While there is a shortfall in the money from local governments, the entire Medicaid program has a projected $82 million surplus for the year that’s ending June 30.

Rep. Matt Hudson, R-Naples, also would have opposed the amendment had it been on the agenda.

“If we are able to absorb the problem then we wouldn’t be going out there looking for additonal resources,” Hudson said.

Hudson, chairman of the House health care appropriations subcommittee, was critical of AHCA’s handling of the shortfall, first identified in a May 24 letter from AHCA Secretary Liz Dudek to Florida hospitals.

Dudek advised the hospitals of the shortfall and gave them seven days to collect $45 million or face Medicaid rate reductions. Because the $45 million is matched by federal dollars the rate reductions would have led to a total cut of $125.7 million according to LBC staff documents.
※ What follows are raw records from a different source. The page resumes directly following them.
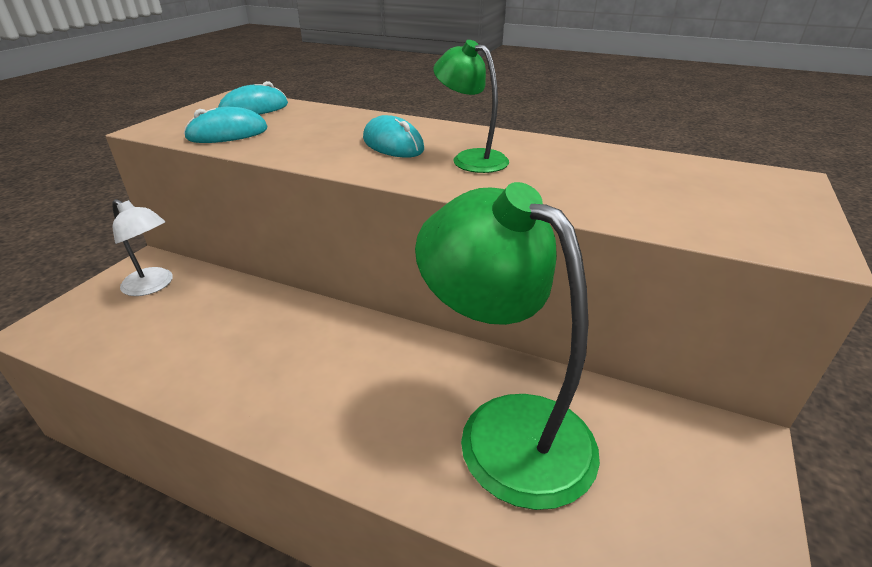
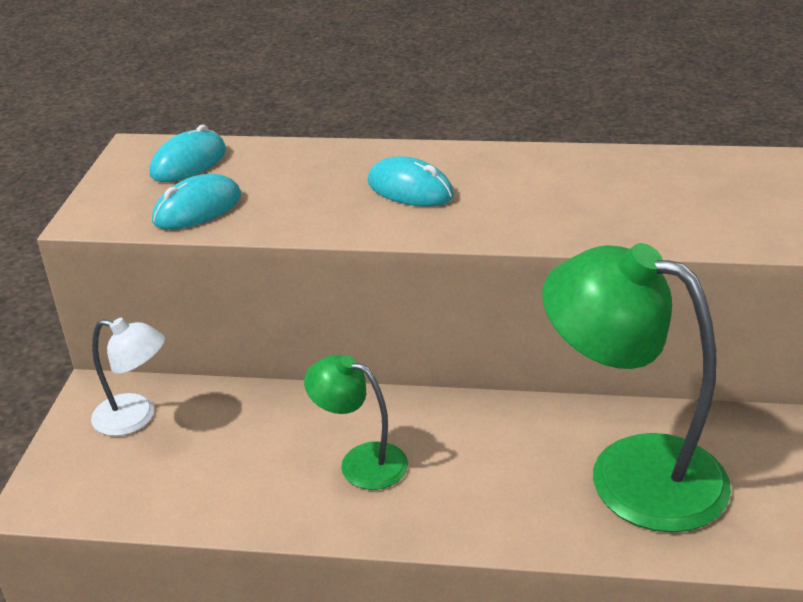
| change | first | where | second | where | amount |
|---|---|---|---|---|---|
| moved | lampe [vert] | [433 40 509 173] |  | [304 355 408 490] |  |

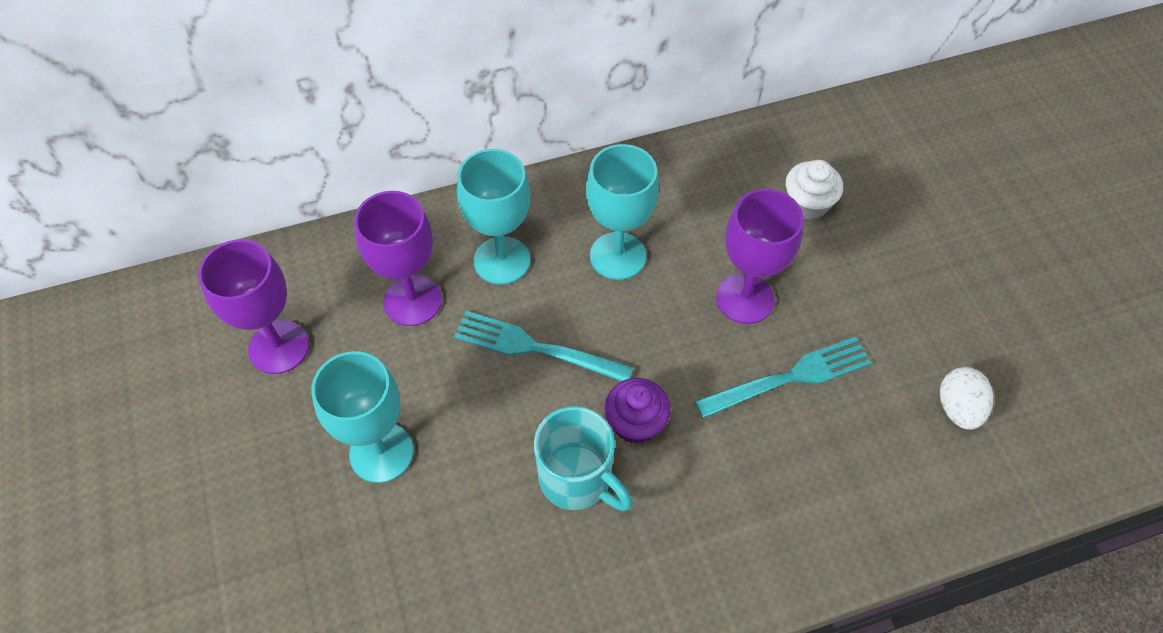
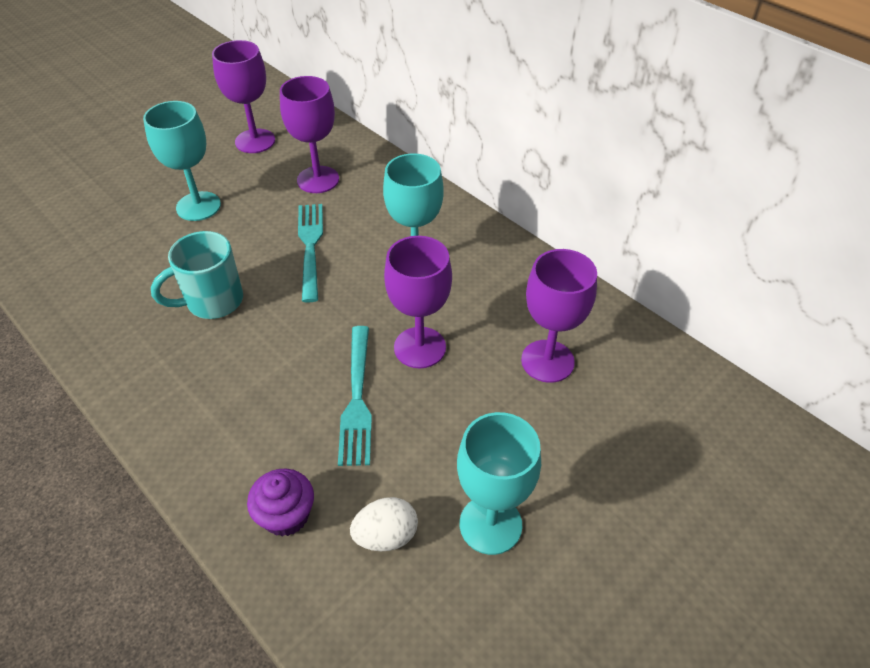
| change | first | where | second | where | amount |
|---|---|---|---|---|---|
| moved | verre à pied [turquoise] | [457 149 530 285] |  | [457 412 541 555] |  |
| moved | muffin [violet] | [604 378 671 444] |  | [247 469 314 536] |  |
| replaced | muffin [blanc] | [786 160 843 220] | verre à pied [violet] | [521 249 597 383] |  |
| turned | tasse [turquoise] | [534 406 633 511] |  | [151 231 243 319] | 45 degrees clockwise |
| turned | fourchette [turquoise] | [695 337 872 419] |  | [338 326 372 466] | 45 degrees clockwise |

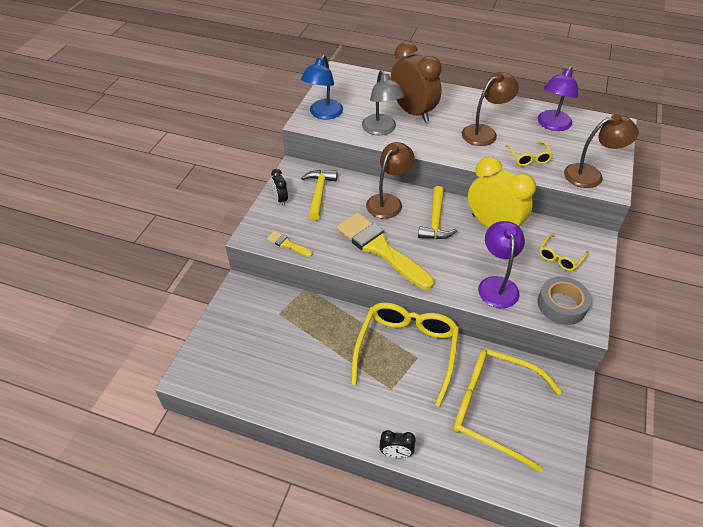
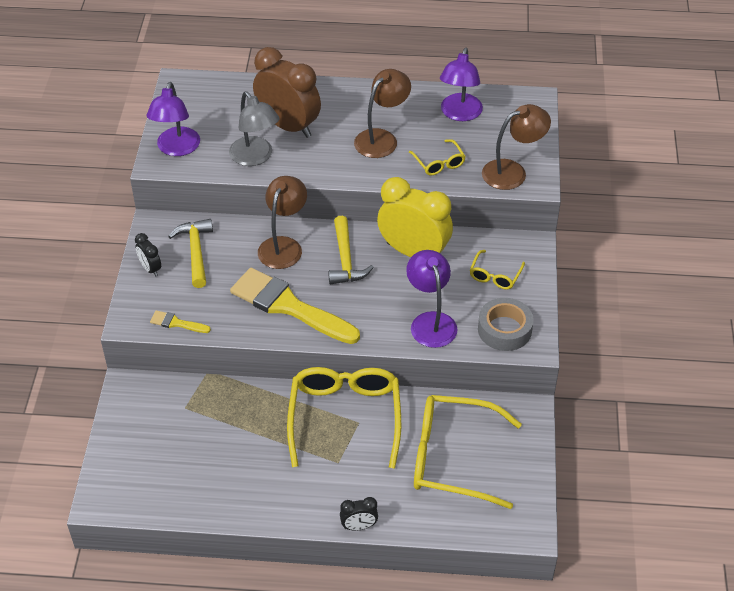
| change | first | where | second | where | amount |
|---|---|---|---|---|---|
| recoloured | lampe [bleu] | [301 55 343 120] | lampe [violet] | [146 82 200 156] |  |

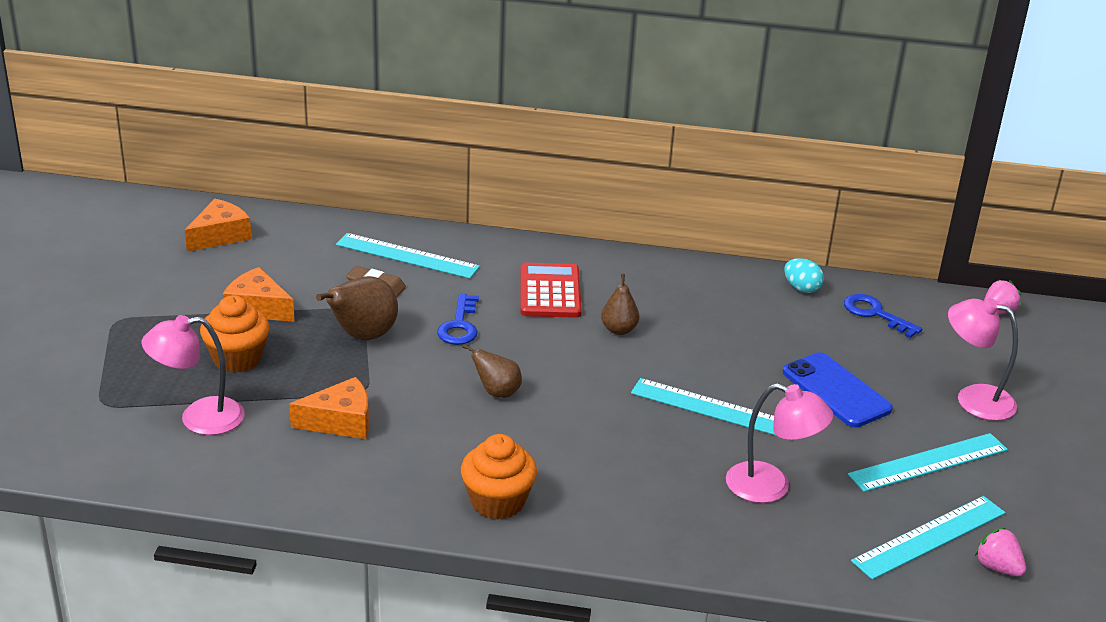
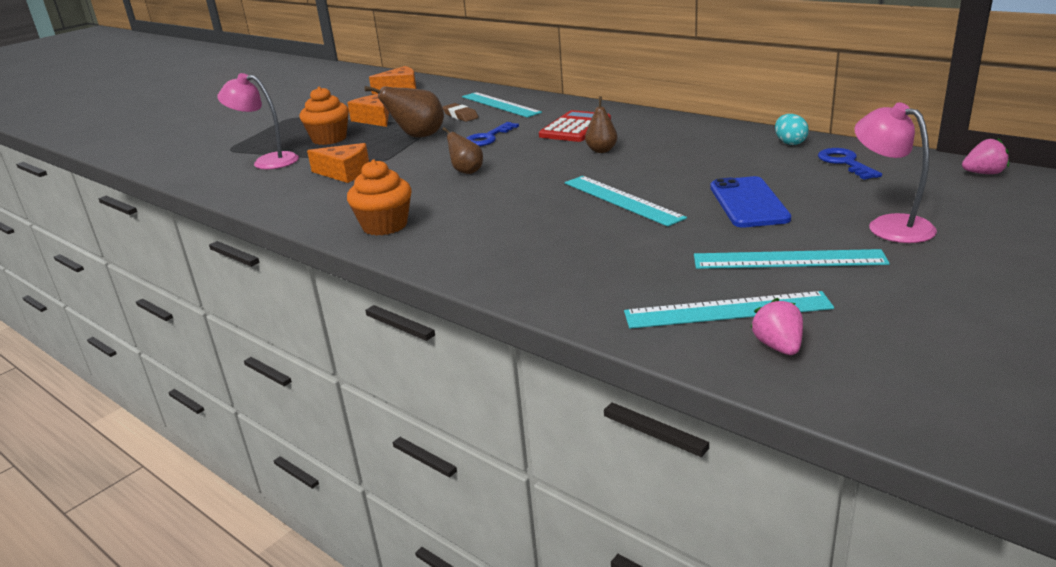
| change | first | where | second | where | amount |
|---|---|---|---|---|---|
| removed | lampe [rose] | [726 383 833 503] |  |  |  |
After criticism from Hudson, the agency extended the deadline by 20 days giving the hospitals until June 20 to contribute the $45 million. 

AHCA cannot, though, cut Medicaid rates without legislative approval which is why it needed lawmakers to bless the deal.

If AHCA had reduced the rates paid to hospitals it could have translated to additional dollars for Medicaid HMOs that reimburse hospitals based on Medicaid rates. Not all hospital inpatient days are paid by managed care plans, though, so the reduction would not have been a complete windfall for Medicaid HMOs.

The overall health care budget for fiscal year 2011-12 included in SB 2000 appropriates nearly $30 billion for health care and human services, or a 5 percent increase. But there are also plenty of cuts in parts of the final budget. Hospitals will have their Medicaid reimbursement rates cut by 12 percent, county health departments’ rates will be cut 10 percent, nursing home rates will be cut by 6.5 percent and development disabled providers will receive a 3 percent rate cut. The budget also cuts money set aside for biomedical research.